[Text shown — start]

The tipping point, we believe, was reached two Saturdays ago.

About 500 Nazis got exactly what they wanted, which was attention and then violence, but to their regret they might have circled Aug. 12 as the day they dropped a domino that will begin an incremental removal of all hard objects in the public square glorifying the Confederacy.

This will not be achieved without additional division, turmoil and mayhem — and more deaths. But once again, the South will not put up adequate resistance against the aggressor.

We don’t want to diminish the argument that such symbols are inherently offensive to 13 percent of our nation’s population. But they serve as well as visual evidence of an imperfect past. While a black man might be offended walking past Robert E. Lee’s statue, he might also be able to see some of the progress this nation has made in the 152 years since Appomattox. A white man might be shamed, and recall why this country in the 1960s began to use law to ensure civil rights for all.

[Text shown — finish]

- [Instructions to follow]
Pick up the editorial on Confederate monuments after its final sentence and continue it.

[Extracted data — start]

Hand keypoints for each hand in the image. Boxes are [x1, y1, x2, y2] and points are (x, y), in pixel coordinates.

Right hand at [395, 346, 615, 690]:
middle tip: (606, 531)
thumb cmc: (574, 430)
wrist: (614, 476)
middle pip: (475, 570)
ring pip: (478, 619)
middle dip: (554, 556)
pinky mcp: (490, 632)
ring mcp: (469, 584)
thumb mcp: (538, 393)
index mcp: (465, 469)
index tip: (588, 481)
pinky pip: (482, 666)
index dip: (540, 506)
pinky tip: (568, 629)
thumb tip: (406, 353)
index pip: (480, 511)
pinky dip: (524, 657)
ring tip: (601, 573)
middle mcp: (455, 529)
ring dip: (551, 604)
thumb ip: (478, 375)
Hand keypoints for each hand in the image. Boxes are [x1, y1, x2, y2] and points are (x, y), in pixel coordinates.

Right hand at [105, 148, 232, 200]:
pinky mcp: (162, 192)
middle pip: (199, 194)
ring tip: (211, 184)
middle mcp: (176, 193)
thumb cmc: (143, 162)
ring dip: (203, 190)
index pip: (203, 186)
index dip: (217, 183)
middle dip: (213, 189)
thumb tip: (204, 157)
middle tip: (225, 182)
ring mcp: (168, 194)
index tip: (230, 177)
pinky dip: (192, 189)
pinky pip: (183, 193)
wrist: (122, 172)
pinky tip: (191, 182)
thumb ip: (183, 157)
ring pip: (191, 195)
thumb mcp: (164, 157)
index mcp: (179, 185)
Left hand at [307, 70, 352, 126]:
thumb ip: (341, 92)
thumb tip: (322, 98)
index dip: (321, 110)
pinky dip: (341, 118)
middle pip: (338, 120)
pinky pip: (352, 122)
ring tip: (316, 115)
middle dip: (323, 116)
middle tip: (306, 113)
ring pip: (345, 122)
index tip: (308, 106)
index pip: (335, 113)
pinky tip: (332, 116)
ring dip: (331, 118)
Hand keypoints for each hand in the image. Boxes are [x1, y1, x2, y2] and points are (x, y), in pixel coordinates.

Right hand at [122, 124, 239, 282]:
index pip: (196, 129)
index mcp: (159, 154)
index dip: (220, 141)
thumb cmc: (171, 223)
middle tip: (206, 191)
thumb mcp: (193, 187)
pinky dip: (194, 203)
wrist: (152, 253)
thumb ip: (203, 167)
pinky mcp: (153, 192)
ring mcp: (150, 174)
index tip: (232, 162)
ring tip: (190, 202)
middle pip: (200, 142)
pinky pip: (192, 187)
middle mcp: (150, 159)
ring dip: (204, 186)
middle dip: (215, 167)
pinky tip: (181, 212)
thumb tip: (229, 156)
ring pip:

[Extracted data — finish]

- [Answer for this exercise]
These symbols, moderately modified to add context, could become learning instruments for all of us, including those of us whose ancestors were on the wrong side of this nation’s deadliest war, one that almost destroyed the Union.

That requires what these spectacles rarely provoke, dispassionate and reasoned conversation.

There is as well the slippery-slope argument that always gets dismissed instinctively, without thought. Who are the arbiters?

Do we dynamite George Washington’s face from Mount Rushmore because he owned slaves? Do we haul away the Franklin Delano Roosevelt Memorial in Washington, D.C., because he ordered the rounding up of 100,000 American citizens of Japanese descent and herded them into camps?

The list of Americans who history holds in high regard but were slaves to their generation’s mores and therefore flawed is perhaps finite, but could never be completed. These were men doing the best they could, blemishes and all — as were the Confederate soldiers who were our ancestors, whose way of life was under assault by a president they didn’t vote for, and whose proclamation was threatening their livelihood.

Ken Burns, in his documentary “The Civil War,” uses historian and author Shelby Foote’s words in an exchange between Union soldiers and a Confederate, during which the rebel was asked why he was fighting. His response was plain, not political.

“Because y’all down here,” he said.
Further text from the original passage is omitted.